Top of Text under study

The data processing pipeline for the literary events dataset involved several stages, each crucial for transforming raw data into a structured and analyzable format. Here’s a scheme:

Data Model

sequenceDiagram
    participant EML as EML files
    participant WP as Wordpress Database
    participant Python as Python
    participant Tidy as Tidy Data
    participant Yandex as Yandex API
    participant AI as AI Enrichment (DeepPavlov & LLM)
    participant Network as Network Graph

    EML->>WP: Import EML files
    WP->>Python: Export XML file
    Python->>Tidy: processing
    Yandex->>Tidy: geo coordinates
    Tidy-->>AI: NER
    Tidy->>Network: NetworkX
  1. Data Sourcing:
    • Source: Electronic mail (EML) files uploaded to a WordPress site.
    • Content: 1,157 issues of mailing lists containing event details, dates, places, and sources.
    • Format: XML with HTML tags, inconsistent addresses, and typos.
  2. Data Cleaning and Preprocessing:
    • Regular expressions and filtering were used to remove unrelated sections and HTML tags.
    • The cleaned data was structured into a CSV format with columns for event date, description, source, issue title, permalink, and publication date.
    • Result: 44,930 records of events.
  3. Duplicate Filtering:
    • Fuzzy matching algorithms identified and eliminated duplicates.
    • Outcome: 14,498 unique events.

Bottom of Text under study
Top of Dataset records

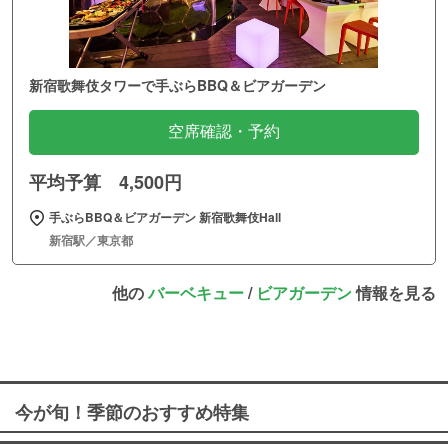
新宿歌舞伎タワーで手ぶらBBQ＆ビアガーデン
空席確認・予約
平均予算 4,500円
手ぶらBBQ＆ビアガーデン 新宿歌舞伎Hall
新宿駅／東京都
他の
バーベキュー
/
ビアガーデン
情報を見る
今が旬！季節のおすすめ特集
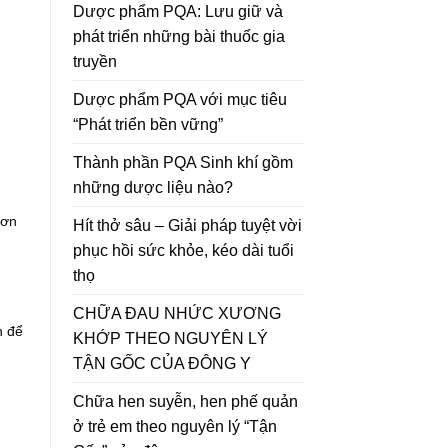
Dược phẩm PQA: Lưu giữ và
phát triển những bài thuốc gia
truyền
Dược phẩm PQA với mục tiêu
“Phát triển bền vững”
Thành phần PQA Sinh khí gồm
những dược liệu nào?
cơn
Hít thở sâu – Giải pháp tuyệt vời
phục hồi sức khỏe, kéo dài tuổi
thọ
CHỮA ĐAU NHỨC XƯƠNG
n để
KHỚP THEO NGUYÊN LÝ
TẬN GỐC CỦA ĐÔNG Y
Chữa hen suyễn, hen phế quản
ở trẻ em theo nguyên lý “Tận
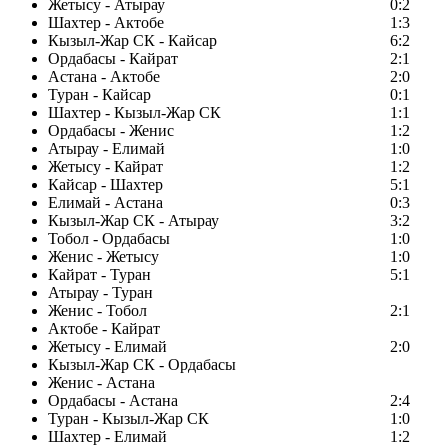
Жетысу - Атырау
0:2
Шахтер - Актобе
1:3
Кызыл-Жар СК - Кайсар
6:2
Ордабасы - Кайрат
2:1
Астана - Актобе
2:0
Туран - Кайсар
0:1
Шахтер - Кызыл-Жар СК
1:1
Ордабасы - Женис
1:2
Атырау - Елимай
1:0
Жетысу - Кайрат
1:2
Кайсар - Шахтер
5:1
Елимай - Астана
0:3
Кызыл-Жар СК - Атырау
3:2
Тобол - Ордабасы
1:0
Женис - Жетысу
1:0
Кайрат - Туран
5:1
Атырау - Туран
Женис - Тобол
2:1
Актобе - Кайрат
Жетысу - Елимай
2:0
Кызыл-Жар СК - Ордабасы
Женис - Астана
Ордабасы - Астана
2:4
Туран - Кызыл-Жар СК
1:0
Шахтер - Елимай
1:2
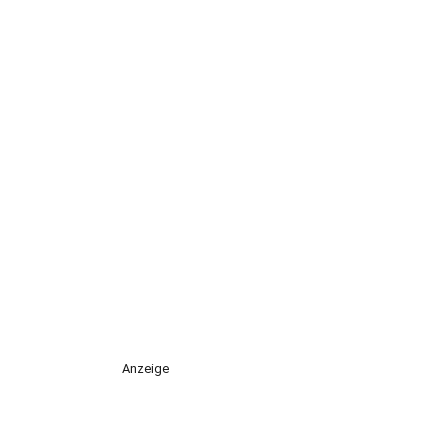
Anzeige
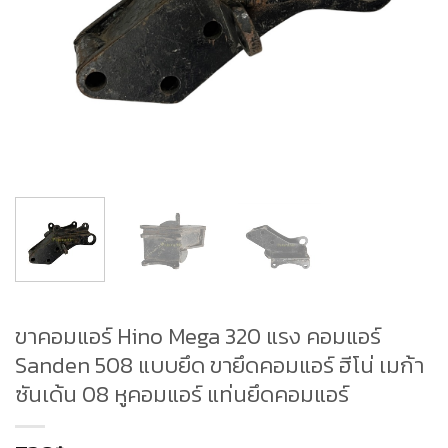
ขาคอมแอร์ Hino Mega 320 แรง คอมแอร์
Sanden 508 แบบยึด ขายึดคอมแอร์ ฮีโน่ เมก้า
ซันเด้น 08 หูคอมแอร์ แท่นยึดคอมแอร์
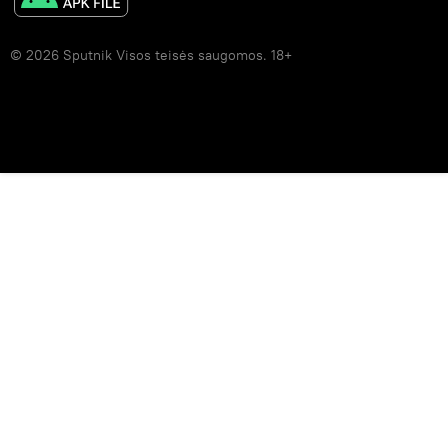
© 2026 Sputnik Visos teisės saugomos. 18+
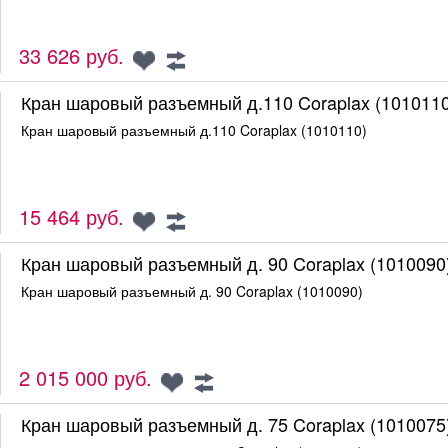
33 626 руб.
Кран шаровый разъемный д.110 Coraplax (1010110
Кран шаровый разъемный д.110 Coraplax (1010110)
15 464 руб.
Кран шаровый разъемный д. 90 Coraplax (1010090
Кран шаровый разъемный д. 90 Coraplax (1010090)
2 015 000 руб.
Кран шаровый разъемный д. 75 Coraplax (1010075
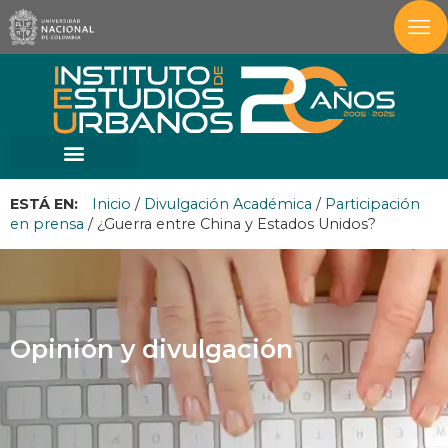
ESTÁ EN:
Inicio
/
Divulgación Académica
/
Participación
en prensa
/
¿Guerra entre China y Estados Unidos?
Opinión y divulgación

Bottom of Dataset records

◆ What to work on:
1) Retype the part of the literary events pipeline description from "2. Data Cleaning" up to and including "records of events.".
2) According to the literary events pipeline description, what were regular expressions and filtering used for during data cleaning?
3) Proceed with the literary events pipeline description from where it stops.

◆ Responses to the exercise:
1)
2. Data Cleaning and Preprocessing:
    • Regular expressions and filtering were used to remove unrelated sections and HTML tags.
    • The cleaned data was structured into a CSV format with columns for event date, description, source, issue title, permalink, and publication date.
    • Result: 44,930 records of events.

2) They were used to remove unrelated sections and HTML tags from the data. The cleaned data was then structured into a CSV format.

3)
  4. Named Entity Recognition (NER):
    • Natasha library extracted dates, addresses, and places, often marked with HTML tags.
    • DeepPavlov library extracted persons’ names.
    • Pandas and difflib libraries standardized venue names and addresses.
    • Result: A dataset with 14,498 literary events, 862 venues, 817 unique addresses, and a comprehensive list of names.
  5. Geographical Coordinates Extraction:
    • Yandex Geocoder API extracted geographical coordinates from standardized addresses.
    • Outcome: Latitude and longitude coordinates for each unique address.

This pipeline effectively transformed a large volume of unstructured data into a clean, structured dataset suitable for further analysis and visualization. The use of various libraries and APIs ensured accurate extraction and standardization of key information, making the dataset a valuable resource for understanding literary events and their geographical distribution.